### Your instructions
Please show each line of the listing where "lines" is present.

### Given records
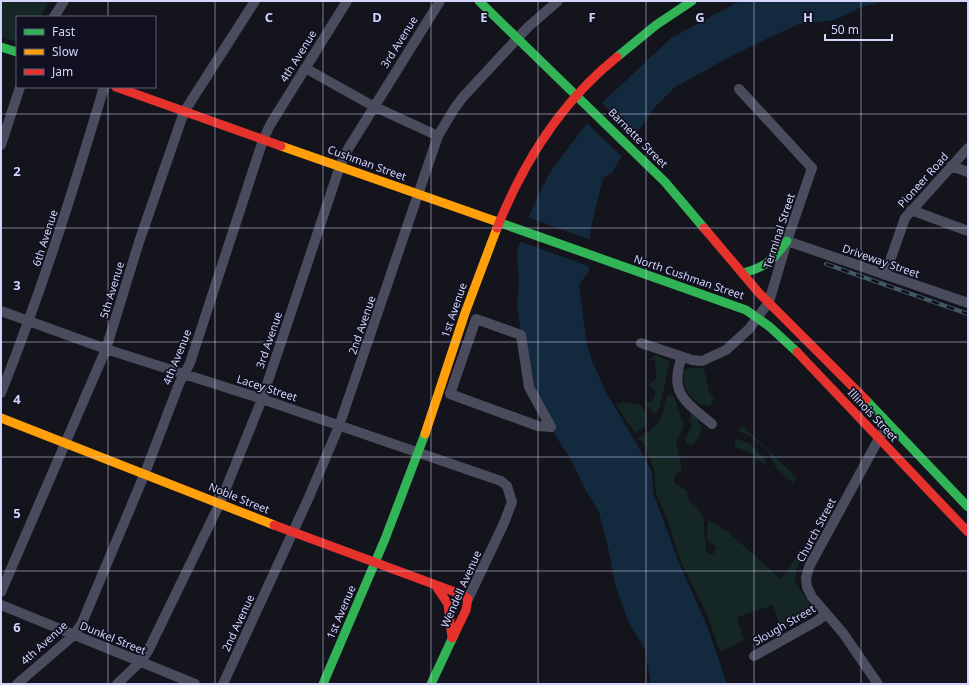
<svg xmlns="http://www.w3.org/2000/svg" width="969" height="685" font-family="'Noto Sans',sans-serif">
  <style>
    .green { fill: #142725 }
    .water { fill: #13293e }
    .pier { fill: #14141c }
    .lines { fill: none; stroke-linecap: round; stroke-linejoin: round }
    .street { stroke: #4a4b5c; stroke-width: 10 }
    .fast { stroke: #30b455; stroke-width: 9 }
    .slow { stroke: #ff9f0a; stroke-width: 9 }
    .jam { stroke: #e5322d; stroke-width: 9 }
    .rail-casing { stroke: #435862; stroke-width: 4 }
    .rail { stroke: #111020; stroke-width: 2.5; stroke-dasharray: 8; stroke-linecap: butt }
    .grid { fill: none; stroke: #d4d5fa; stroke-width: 1; stroke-opacity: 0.55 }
    .labels { text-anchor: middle; stroke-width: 3.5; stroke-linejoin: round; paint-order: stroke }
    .street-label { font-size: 11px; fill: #d4d5fa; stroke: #111020 }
    .grid-label { font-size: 13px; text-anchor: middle; font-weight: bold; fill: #d4d5fa; stroke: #111020; stroke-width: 3.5; stroke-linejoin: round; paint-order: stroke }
  </style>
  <rect width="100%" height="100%" fill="#14141c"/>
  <path class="green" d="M1,1h49l-10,16h-23v25l-16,-5z
    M656,355l14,6 -11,49 -5,3 -10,-10 9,-2 3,-10 -8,-6 8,-6 -1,-20 -6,2v-2z
    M689,368h15l5,23 5,8 -4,7c-18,0 -30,-21 -27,-37l2,1z
    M670,395l4,2 9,25v6l-7,14 6,28 -7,5 -1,8 13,8c-1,12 5,10 11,18 3,3 3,6 6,9v15l2,10v8l6,4 4,-5v-3l-9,-8 1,-19 19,11 54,48 5,-6 15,-23 5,-1 -10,21 -1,12 14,21 2,7 -5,7 -24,14 -9,-26 -36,12 7,23 -24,12 -13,-38 -26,-52 -12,-38 -13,-31 -2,-22 -8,-25 -4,-5 -5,-2c24,-14 23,-17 30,-43z
    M624,402l16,3 7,8 -1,13 -11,7 -19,-28z
    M690,412l5,2 7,15 -5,11 -6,5 -5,-3v-4l5,-11z
    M743,426l54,52 -4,5 -17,-15 -7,-16 -19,-16 -12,-5z
    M736,439l13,4 16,16 1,5c-7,-2 -8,-5 -13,-9 -5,-5 -13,-6 -19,-8z"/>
  <path class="water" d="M740,1h146l-25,6 -26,13 -36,4 -64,30 -60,33 -20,20 -31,45 -12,21 -9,5 -13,54 -1,39 -10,14 7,55 6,21 14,31 33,56 13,24 1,20 26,71 29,65 19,56h-76l-6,-34 -17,-29 -13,-37 -5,-28 -11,-44 -14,-23 -15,-31 -15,-23 -26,-48 -12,-81 2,-20 -2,-34 13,-39 20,-41 53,-70 68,-64z"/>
  <path class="pier" d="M601,102l36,35 -14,21 -38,-37z
    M527,217l64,23v27l-72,-26z"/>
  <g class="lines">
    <path class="street" d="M54,17l10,-16
      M305,68l68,38 65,30
      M1,145l19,-58
      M951,166l17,6
      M911,210l57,21
      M787,241l181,62
      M885,275l20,-57 63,-70
      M1,311l105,38 156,50 239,82 6,5 5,16 -8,21 -36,76
      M476,319l45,16 8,52 22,40 -13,-1 -88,-32z
      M641,343l51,17 10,1 24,-11 23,-21 20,-27 18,-61 25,-73 -73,-79
      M682,357c-14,36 4,45 30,67
      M1,393c40,-100 72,-202 103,-306
      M1,592l105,-243 33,-107 45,-130 71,-111
      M1,605l194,79
      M754,656l63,-35 9,-7
      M17,684l57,-49 8,-12 63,-150 34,-89 11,-21 73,-223 7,-15 77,-124
      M117,684l23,-22 8,-11 72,-148 42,-104 78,-233 8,-17 92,-148
      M223,684l86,-187 30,-71 99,-290 16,-27 9,-12 65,-70 30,-26
      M878,684l-35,-51 -31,-36 -5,-10 -1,-9 3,-11 73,-134"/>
    <path class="fast" d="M479,1l186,181 39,46
      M1,47l16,5
      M617,57l39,-32 36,-24
      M495,221l251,89 24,17 27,25
      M743,273c23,-6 30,-13 44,-32
      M866,400l102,107
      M323,684l62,-145 40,-105
      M431,684l22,-47"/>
    <path class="slow" d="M281,146l214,75
      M1,418l273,107
      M425,434l40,-121 32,-85"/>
    <path class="jam" d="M116,87l165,59
      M497,228c26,-65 65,-127 120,-171
      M704,228l55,65 107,107
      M797,352l171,180
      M274,525l189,70 5,4 -2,11 -13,27
      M436,586l12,18 4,34"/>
    <g class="rail-casing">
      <path id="rail" d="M826,264l142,50"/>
    </g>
    <use href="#rail" class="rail"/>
  </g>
  <path class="grid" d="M108,1v16M215,1v683M323,1v683M431,1v683M538,1v683M646,1v683M754,1v683M861,1v683M108,87v597M1,114h967M1,228h967M1,342h967M1,457h967M1,571h967"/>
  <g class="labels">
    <g class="street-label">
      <text transform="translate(399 42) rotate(-58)" y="4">3rd Avenue</text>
      <text transform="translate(298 56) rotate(-58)" y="4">4th Avenue</text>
      <text transform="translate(638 138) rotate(45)" y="4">Barnette Street</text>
      <text transform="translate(367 163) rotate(20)" y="4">Cushman Street</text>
      <text transform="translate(923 180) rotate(-48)" y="4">Pioneer Road</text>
      <text transform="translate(779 231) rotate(-72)" y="4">Terminal Street</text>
      <text transform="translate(45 238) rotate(-72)" y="4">6th Avenue</text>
      <text transform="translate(881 261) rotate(19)" y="4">Driveway Street</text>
      <text transform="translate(689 277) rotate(19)" y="4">North Cushman Street</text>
      <text transform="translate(112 290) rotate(-73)" y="4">5th Avenue</text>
      <text transform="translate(454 310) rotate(-71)" y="4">1st Avenue</text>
      <text transform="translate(362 325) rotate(-71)" y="4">2nd Avenue</text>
      <text transform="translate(269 340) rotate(-71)" y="4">3rd Avenue</text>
      <text transform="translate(177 357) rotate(-68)" y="4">4th Avenue</text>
      <text transform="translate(267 388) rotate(18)" y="4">Lacey Street</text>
      <text transform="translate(873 415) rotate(47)" y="4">Illinois Street</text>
      <text transform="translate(239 498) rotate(22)" y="4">Noble Street</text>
      <text transform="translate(816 530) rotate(-62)" y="4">Church Street</text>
      <text transform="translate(461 589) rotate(-66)" y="4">Wendell Avenue</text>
      <text transform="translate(341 612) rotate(-67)" y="4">1st Avenue</text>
      <text transform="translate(238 623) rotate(-65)" y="4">2nd Avenue</text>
      <text transform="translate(784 625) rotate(-30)" y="4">Slough Street</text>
      <text transform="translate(113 638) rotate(22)" y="4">Dunkel Street</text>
      <text transform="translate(44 643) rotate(-42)" y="4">4th Avenue</text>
    </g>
  </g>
  <g class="grid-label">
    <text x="269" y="22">C</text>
    <text x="377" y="22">D</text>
    <text x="484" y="22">E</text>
    <text x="592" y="22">F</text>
    <text x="700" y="22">G</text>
    <text x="808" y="22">H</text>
    <text x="17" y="176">2</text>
    <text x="17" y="290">3</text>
    <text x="17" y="404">4</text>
    <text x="17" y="518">5</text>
    <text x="17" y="632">6</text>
  </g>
  <rect width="969" height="685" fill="none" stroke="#d4d5fa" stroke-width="4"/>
  <rect x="16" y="16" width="140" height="72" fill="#111020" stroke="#5f5f77"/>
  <rect x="24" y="29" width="20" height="6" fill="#30b455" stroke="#5f5f77"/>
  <text x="52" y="36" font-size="12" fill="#d4d5fa">Fast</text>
  <rect x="24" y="49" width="20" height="6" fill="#ff9f0a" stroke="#5f5f77"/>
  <text x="52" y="56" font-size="12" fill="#d4d5fa">Slow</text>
  <rect x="24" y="69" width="20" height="6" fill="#e5322d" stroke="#5f5f77"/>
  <text x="52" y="76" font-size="12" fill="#d4d5fa">Jam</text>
  <path d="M825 34v6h67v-6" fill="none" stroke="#d4d5fa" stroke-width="2"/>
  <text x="831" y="34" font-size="12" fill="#d4d5fa" stroke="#111020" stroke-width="3" paint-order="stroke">50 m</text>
</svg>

### Task answer
    .lines { fill: none; stroke-linecap: round; stroke-linejoin: round }
  <g class="lines">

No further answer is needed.